§ Exercise requirements
Using the data below, return the stretch from the line that contains "Under UK Returns Deal" through the line that contains "semiconductor business.", both included, exactly as it stands and nothing beyond it.

START Source records

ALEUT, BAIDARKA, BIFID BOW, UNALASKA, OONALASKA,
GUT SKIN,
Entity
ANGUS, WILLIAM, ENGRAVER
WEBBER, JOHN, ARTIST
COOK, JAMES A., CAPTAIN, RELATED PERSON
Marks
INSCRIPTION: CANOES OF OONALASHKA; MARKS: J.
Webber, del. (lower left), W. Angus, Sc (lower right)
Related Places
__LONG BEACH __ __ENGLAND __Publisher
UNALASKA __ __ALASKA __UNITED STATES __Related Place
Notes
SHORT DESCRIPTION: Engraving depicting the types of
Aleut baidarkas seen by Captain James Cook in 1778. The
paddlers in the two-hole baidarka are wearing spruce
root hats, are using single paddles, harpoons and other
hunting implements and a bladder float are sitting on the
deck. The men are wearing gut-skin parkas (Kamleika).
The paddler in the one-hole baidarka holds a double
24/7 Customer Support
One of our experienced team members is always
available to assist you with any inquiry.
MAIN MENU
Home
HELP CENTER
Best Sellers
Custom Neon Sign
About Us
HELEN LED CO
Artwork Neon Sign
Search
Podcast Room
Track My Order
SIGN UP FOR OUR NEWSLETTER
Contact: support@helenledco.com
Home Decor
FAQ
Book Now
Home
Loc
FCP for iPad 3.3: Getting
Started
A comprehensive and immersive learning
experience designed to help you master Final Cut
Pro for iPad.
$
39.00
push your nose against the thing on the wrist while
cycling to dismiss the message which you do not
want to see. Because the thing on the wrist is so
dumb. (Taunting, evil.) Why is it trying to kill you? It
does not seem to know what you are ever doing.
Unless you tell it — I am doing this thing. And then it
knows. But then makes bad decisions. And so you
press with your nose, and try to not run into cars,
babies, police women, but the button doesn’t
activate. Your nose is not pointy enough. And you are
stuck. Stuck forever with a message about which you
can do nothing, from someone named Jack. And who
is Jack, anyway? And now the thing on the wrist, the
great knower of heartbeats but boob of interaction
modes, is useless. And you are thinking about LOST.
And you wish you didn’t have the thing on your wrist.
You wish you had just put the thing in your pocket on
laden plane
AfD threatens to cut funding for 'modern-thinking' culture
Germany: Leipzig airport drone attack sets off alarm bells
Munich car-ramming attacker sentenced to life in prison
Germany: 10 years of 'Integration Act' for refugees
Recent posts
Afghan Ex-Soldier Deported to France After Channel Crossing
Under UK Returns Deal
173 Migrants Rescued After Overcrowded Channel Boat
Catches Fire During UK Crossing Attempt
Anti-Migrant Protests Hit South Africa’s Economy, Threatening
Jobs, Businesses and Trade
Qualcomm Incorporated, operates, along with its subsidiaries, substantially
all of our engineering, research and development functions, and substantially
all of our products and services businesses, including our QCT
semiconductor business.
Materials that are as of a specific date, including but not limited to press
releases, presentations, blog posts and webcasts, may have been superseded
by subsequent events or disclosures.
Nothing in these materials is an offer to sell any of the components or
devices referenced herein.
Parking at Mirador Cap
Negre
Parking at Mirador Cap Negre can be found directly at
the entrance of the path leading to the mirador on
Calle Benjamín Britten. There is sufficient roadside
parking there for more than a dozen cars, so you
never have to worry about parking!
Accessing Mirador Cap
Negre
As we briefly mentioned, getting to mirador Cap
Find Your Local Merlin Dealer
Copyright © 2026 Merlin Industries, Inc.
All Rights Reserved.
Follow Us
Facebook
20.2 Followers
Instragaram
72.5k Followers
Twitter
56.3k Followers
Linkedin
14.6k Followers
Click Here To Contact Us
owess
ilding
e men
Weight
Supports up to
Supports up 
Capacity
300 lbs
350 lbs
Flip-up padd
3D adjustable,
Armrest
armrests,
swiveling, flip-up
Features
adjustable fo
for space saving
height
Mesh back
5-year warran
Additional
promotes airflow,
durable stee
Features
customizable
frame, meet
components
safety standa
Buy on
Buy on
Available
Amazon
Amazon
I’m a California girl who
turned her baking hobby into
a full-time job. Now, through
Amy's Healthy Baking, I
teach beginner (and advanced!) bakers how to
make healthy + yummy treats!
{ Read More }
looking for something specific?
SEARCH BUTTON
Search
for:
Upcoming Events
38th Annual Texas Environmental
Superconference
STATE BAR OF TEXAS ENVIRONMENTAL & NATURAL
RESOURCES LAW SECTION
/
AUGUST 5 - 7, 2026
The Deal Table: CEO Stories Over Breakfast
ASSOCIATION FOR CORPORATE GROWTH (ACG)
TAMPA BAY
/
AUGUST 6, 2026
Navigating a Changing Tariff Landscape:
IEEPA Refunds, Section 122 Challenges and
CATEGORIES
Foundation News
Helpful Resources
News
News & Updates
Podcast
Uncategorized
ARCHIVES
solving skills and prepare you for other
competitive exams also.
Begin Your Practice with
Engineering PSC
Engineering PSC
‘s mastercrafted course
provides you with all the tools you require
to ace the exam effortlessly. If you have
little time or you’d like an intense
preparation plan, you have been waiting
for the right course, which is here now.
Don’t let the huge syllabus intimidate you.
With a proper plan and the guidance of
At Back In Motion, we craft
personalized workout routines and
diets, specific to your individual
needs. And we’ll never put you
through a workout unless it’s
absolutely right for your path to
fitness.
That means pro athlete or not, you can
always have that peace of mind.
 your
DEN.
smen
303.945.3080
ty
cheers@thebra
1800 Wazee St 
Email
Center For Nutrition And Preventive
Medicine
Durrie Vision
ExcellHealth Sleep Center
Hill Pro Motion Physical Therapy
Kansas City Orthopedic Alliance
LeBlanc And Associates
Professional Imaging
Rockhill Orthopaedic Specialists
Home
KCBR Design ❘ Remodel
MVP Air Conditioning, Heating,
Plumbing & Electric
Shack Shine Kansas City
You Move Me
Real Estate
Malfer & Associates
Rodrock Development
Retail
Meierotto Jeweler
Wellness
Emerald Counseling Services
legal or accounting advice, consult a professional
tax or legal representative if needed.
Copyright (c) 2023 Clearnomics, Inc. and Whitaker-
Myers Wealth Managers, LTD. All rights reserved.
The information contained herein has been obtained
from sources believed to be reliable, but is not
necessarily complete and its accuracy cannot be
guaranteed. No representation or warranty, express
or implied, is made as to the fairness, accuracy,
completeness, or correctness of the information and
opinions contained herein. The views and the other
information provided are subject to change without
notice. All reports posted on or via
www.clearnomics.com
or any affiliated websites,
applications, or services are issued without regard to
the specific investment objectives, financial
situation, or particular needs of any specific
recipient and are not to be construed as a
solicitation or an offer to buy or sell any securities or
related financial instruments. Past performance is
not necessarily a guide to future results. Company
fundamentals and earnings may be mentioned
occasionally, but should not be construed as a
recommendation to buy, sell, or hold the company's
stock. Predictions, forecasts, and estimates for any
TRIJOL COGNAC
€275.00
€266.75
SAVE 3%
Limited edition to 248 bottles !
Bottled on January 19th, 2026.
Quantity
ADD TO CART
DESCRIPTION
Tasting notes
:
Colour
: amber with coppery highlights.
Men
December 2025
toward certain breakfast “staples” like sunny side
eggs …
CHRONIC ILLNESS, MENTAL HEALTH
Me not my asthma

END Source records

§ Solution to the problem
Under UK Returns Deal
173 Migrants Rescued After Overcrowded Channel Boat
Catches Fire During UK Crossing Attempt
Anti-Migrant Protests Hit South Africa’s Economy, Threatening
Jobs, Businesses and Trade
Qualcomm Incorporated, operates, along with its subsidiaries, substantially
all of our engineering, research and development functions, and substantially
all of our products and services businesses, including our QCT
semiconductor business.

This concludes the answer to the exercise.